Clients often want to put everything on hold, but bodies must be buried or cremated in a timely way.

“We encourage people to continue on with the process, and at a later time, to gather as a big group for a memorial service at a church or fraternal order,” Carlson said. “If this goes on for months, that will make a difference in terms of what they will do as time goes on and we get further away from the death.”

It can be agonizing for the bereaved not to be able to mark deaths the way they’d like, and sometimes they lash out at funeral directors, said Landis Epp. Now semi-retired, he has worked as a trauma chaplain for 35 years, informing loved ones of deaths. Bridger’s service was the third he has officiated since the pandemic shutdowns. We often hear about first responders; Epp calls funeral directors “last responders.”

“The funeral directors have been overlooked in this pandemic,” he said. “Grieving is an interesting study. It isn’t the service that ends grief. It’s a long process. Our funeral practices help to facilitate grief. It does something psychological to us when we honor someone who has died.”

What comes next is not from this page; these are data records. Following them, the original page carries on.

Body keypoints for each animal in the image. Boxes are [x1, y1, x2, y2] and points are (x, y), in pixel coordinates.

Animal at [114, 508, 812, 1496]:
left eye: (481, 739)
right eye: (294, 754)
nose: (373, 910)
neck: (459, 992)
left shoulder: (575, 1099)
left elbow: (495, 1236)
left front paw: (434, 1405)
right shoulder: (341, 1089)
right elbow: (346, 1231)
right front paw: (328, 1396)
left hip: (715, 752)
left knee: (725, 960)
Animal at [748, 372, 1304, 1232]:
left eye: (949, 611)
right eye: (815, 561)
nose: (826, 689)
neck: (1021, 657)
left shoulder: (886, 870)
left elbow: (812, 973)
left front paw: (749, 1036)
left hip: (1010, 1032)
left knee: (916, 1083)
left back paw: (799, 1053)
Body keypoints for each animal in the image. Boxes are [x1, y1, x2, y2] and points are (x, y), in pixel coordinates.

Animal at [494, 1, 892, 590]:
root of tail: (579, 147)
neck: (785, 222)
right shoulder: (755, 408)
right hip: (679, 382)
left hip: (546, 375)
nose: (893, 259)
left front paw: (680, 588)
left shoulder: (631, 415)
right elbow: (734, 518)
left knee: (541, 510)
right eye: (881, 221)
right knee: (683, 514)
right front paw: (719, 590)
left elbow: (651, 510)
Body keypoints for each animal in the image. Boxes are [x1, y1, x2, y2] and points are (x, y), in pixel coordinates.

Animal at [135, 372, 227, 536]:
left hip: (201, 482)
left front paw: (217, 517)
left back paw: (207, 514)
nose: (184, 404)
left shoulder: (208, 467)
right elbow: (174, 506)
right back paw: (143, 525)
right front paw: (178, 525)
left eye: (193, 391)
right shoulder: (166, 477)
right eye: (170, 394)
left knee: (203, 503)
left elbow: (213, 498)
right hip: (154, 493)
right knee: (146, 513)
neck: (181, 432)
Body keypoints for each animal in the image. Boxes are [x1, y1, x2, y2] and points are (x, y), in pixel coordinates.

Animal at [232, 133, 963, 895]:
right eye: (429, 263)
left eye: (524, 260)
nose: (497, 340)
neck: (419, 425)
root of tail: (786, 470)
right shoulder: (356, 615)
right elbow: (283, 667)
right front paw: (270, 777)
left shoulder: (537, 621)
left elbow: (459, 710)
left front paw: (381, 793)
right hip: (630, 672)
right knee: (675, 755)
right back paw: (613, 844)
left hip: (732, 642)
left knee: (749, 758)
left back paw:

He remarked that at age 75, he finds himself amazed by the use of livestreaming. Only immediate family can attend a graveside service like the one he officiated for Bridger, but others were able to watch remotely.

“I’m so grateful for the technology we have that mitigates this somewhat,” Epp said. “Knowing that someone cared about them and their loss, it helps with the grieving process.”

Markham said even though her mother’s services were vastly different from those held for her father a couple of years ago, they went well. She’s grateful Evergreen Memorial Services offered the drive-thru viewing. 

“We are so thankful we were able to do that so we could have closure,” Markham said.

Later, when all this is over, family will gather and invite Epp, too, so they can share stories about her mother, Markham said. “We’ll meet at the cemetery and have a little potluck. At least that way she hasn’t been forgotten.”